A mum who stubbed out her habit has added her voice to calls for drivers to pack in the tabs as she admits her regret over smoking at the wheel.
Kelly Johnson, 25, from Houghton, says she wished she had never smoked in the car as she drove with her children in the back.
From today, it will be illegal to smoke in a vehicle with under 18s inside, in a move which aims to protect thousands of children from the harm of second-hand smoke.
Kelly, who is mum to Ava, 11 weeks, Alfie, four, April, six, and Daniel, eight, said: “Before I quit smoking, I would always try not to smoke in front of the kids, but there were times when I’d think nothing of lighting up in the car. I’d always put the windows right down to make sure the car was fully ventilated, but I realise that even with putting the windows down my kids would still have been able to breathe in my smoke.
“I feel really guilty as a parent looking back, because my smoking in the car wasn’t fair on my children.
“It was my choice to smoke, not theirs. Thinking about the harm that my smoking might have been doing to their health now upsets me, because I understand the dangers.

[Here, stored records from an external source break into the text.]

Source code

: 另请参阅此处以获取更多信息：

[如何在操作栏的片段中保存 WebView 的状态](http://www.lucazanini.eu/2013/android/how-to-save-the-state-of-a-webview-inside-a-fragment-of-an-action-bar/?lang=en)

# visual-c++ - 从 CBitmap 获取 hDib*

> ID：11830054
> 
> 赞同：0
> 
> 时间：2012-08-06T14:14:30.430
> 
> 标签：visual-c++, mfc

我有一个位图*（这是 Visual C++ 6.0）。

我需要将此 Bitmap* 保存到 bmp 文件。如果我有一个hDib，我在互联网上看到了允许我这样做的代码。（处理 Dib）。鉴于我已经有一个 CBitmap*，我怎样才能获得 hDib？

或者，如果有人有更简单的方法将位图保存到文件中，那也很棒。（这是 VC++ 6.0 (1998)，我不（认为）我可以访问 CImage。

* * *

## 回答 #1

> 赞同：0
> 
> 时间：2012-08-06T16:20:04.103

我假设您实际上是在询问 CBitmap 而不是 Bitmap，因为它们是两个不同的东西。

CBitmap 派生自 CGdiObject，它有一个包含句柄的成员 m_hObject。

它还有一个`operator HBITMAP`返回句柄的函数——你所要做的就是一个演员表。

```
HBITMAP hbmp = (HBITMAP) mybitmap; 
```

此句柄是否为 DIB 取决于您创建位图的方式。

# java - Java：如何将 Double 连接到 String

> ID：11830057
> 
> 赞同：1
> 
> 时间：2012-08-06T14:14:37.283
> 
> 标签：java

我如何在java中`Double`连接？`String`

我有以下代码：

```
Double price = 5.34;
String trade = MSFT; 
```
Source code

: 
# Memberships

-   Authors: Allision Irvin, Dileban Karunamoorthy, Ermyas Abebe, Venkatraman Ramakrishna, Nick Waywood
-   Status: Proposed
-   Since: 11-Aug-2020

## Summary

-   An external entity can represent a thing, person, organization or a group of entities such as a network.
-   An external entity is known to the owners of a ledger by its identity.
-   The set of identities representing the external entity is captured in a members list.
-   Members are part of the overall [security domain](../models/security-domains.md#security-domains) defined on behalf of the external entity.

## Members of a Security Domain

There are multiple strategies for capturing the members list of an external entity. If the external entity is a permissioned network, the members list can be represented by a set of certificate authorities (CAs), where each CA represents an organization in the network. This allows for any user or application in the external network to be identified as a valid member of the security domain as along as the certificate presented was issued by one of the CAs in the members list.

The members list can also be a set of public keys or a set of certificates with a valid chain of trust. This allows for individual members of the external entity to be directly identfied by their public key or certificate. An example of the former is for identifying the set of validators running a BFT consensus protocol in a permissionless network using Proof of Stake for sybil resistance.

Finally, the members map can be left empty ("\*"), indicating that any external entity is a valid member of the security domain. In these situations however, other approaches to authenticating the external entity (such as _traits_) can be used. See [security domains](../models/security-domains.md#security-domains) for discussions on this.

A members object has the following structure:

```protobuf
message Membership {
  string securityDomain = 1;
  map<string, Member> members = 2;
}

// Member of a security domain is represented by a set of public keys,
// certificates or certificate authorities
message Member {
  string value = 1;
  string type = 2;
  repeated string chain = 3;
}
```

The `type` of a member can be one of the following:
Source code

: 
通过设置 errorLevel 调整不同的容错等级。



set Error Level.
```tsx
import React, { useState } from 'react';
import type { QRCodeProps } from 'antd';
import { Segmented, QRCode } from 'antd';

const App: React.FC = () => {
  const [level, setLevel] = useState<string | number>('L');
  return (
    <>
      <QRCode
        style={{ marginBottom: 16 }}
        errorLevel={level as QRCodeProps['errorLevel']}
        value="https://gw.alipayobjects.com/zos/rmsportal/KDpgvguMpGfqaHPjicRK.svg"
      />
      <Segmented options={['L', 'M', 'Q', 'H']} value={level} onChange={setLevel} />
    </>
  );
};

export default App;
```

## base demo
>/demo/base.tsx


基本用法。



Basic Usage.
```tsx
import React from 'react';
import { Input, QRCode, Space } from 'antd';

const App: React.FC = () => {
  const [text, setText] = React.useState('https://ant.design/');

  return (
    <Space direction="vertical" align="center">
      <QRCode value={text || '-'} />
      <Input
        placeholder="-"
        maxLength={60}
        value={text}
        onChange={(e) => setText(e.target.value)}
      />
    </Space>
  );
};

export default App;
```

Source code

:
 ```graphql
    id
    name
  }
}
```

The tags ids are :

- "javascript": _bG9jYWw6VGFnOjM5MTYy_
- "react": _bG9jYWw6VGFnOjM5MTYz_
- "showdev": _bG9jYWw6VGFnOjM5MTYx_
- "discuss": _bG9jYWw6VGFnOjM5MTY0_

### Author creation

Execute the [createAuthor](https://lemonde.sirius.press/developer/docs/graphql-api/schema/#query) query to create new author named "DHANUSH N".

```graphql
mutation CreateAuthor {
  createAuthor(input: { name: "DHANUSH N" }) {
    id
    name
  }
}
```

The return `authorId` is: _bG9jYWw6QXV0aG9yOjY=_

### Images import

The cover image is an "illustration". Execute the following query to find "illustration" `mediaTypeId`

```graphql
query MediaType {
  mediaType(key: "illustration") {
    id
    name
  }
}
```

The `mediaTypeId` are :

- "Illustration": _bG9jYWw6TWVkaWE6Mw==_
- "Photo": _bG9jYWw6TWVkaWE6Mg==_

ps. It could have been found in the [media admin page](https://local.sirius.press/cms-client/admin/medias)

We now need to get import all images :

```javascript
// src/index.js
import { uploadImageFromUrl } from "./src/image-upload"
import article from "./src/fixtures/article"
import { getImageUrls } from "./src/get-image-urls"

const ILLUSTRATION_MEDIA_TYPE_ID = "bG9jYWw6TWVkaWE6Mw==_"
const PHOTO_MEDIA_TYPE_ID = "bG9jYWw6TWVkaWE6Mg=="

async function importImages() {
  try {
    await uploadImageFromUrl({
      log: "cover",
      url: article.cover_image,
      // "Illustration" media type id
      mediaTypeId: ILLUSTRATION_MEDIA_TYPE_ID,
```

Thinking about the harm that my smoking might have been doing to their health now upsets me because I understand the dangers.Kelly Johnson
“I’m really proud of me and my husband for quitting.
“We have been smokers since we were teenagers and smoked more than 20 roll-ups a day.
“It’s taken me a few attempts, but I feel so much better now that I’ve quit.
“All of the money I’m saving from not spending on tobacco can now go on spoiling my new baby.” Under the ban, both the driver and the smoker can be fined £50 if anyone smokes in a vehicle with a person who is under 18.
Newcastle University, Public Health England and Fresh Smoke Free North East, conducted an experiment to highlight the dangers of exposure to second-hand smoke in vehicles.
This tested the levels of dangerous chemicals, which children can be exposed in the back seat of a car when a driver is smoking, and opening the car windows does not remove the harmful effects.
The experiment showed even with the window open, levels of dangerous chemicals were more than 100 times higher than recommended safety guidelines.
Children are particularly vulnerable as they breathe more rapidly and have less developed airways and immune systems.
Second-hand smoke is made up of more than 4,000 chemicals, more than 50 of which cause cancer.
Lisa Surtees, acting director of Fresh, which tackles smoking rates and related illnesses, said: “Most smokers nowadays avoid smoking around children, but a significant number of children are still exposed to smoke which contains harmful poisons, like carbon monoxide and arsenic, and puts them at increased risk of meningitis and respiratory infections.”